The first act of voluntary decommissioning happened last December. A handful of weapons kept in a Belfast warehouse were destroyed after being given up by a fringe loyalist group in the city.

While the event carried a powerful symbolic message because of its unprecedented nature, the haul represented a drop in the ocean in terms of the total supply of arms in Northern Ireland.

The IRA is the most heavily armed group. In the mid-1980s it received several shiploads of guns from Colonel Muammar Gaddafi's Libyan regime, which transformed the organisation into the best-supplied terrorist group in western Europe.

At the heart of the IRA arsenal are up to 1,000 rifles, most of them modern Kalashnikovs that came from Libya. There are also hundreds of pistols and handguns.

The IRA also received from Colonel Gaddafi a selection of sophisticated weaponry including powerful machine-guns, anti-aircraft weapons and a number of ground-to-air missiles. The organisation's members may also possess up to three tons of Semtex, the plastic explosive it has incorporated into its armour-piercing grenades, a couple of flame- throwers and some shoulder-fired rockets, as well as mortar shells and under-car booby trap devices.

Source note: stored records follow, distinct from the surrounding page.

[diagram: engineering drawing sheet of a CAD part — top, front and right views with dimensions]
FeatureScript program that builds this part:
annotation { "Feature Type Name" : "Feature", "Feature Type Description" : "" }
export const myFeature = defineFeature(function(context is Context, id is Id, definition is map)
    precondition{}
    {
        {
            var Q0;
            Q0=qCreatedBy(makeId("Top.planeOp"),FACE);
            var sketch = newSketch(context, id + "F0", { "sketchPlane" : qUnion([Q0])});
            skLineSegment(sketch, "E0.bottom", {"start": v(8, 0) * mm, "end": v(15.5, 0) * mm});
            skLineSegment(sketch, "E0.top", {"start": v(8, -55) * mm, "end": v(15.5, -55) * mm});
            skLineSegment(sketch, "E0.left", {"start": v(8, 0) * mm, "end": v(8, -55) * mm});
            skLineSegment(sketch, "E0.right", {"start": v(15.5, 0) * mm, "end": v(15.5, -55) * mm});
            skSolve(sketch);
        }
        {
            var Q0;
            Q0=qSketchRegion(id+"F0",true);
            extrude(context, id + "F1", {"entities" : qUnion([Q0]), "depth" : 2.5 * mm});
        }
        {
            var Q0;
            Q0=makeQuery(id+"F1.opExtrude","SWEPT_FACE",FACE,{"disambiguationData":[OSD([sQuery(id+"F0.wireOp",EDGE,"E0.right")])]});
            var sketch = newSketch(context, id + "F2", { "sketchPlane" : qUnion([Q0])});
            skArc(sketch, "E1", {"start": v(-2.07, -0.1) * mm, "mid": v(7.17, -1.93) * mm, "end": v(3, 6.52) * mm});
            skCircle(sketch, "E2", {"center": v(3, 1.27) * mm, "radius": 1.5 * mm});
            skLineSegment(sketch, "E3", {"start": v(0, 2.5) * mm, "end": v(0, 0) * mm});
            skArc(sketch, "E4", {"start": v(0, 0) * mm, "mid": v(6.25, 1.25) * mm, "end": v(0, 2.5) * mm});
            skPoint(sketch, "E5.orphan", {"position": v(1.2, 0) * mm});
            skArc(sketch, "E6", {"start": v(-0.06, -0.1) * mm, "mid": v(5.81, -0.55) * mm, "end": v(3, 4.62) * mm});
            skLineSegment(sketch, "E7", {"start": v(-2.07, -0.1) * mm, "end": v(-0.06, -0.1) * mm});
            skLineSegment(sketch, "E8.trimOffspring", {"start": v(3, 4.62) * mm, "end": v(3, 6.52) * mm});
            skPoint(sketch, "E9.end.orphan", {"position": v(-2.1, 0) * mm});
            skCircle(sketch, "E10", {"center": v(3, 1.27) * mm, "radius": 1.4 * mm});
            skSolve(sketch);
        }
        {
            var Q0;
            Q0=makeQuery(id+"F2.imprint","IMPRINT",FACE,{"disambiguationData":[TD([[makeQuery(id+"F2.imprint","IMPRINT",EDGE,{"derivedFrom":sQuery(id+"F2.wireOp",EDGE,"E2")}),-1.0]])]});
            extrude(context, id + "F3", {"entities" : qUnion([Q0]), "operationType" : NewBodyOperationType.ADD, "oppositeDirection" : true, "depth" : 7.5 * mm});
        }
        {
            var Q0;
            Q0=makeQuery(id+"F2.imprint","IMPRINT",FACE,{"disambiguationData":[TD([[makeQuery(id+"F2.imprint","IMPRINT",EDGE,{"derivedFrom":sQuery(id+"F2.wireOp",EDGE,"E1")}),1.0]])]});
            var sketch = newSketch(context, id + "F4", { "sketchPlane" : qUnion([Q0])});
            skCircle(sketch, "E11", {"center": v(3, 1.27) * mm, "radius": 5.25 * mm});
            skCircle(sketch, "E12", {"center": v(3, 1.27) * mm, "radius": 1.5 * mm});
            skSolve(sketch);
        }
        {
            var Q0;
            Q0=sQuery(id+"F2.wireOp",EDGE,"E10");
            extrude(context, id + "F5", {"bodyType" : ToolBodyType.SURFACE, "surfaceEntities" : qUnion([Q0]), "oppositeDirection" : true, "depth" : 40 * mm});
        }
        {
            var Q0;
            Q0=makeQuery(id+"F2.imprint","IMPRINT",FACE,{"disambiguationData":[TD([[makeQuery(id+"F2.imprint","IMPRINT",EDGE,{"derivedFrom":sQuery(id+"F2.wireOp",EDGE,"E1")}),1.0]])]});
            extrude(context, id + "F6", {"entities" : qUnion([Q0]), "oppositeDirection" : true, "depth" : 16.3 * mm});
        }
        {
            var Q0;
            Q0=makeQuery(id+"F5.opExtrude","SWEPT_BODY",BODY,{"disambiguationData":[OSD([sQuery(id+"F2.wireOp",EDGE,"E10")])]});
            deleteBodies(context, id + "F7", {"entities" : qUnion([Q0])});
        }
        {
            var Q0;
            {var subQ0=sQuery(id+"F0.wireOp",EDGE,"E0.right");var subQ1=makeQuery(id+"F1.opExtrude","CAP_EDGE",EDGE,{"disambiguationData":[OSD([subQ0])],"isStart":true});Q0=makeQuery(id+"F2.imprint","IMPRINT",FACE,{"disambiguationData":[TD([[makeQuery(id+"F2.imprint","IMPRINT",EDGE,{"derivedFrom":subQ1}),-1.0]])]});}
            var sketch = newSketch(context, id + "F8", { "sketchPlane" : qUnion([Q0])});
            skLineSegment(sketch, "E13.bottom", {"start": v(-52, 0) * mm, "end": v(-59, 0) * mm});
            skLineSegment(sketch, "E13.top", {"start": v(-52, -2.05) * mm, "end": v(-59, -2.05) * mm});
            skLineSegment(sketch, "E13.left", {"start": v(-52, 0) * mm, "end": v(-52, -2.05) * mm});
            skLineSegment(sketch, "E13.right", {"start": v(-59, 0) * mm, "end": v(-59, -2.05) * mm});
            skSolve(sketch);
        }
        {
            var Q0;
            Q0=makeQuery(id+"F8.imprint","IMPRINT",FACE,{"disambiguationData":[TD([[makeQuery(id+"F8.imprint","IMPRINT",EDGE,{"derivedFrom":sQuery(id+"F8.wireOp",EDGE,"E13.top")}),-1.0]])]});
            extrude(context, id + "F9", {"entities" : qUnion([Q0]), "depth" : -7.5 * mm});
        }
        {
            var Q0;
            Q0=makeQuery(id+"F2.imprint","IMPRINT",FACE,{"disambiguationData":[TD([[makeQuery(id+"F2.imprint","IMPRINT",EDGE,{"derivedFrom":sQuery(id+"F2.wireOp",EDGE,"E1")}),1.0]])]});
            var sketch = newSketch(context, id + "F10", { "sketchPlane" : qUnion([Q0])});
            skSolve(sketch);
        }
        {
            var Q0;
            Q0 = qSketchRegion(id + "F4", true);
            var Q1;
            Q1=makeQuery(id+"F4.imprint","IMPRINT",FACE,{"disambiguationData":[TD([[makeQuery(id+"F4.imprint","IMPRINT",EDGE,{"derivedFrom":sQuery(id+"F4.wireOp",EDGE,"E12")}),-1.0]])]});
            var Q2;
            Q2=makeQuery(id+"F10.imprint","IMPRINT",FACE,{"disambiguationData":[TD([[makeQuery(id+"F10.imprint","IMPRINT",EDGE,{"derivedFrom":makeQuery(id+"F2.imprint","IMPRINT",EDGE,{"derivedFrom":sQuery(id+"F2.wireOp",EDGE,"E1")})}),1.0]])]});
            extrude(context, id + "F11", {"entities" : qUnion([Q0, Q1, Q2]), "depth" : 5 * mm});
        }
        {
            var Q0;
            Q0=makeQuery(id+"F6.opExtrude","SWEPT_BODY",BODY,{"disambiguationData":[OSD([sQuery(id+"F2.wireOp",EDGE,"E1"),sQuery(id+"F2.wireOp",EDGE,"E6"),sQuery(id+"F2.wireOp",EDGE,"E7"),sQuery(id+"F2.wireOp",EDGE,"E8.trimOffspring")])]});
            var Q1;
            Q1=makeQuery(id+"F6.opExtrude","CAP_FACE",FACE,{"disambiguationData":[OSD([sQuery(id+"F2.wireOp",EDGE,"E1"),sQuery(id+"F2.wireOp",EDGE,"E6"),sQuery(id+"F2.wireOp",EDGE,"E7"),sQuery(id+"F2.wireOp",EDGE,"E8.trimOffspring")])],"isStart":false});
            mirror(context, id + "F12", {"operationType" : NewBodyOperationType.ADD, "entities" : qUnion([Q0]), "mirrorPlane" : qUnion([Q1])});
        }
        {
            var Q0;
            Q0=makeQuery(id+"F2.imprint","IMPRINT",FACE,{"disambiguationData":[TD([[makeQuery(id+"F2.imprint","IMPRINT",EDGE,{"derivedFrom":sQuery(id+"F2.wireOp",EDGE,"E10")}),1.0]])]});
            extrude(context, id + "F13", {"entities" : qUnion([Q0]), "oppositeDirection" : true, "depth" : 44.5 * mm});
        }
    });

Loyalist groups, such as the Ulster Volunteer Force and Ulster Defence Association, are much larger than the IRA butnot as well-equipped - though a shipment from South Africa about 10 years ago brought them hundreds more guns. They are thought to have perhaps 400 rifles and 300 handguns, as well as dozens of machine-guns and a small quantity of explosives.

Northern Ireland also has a huge number of legally held firearms - 139,000 in a population of a million and a half. Most of these are shotguns and airguns; there are 13,000 small-bore rifles and 12,700 handguns.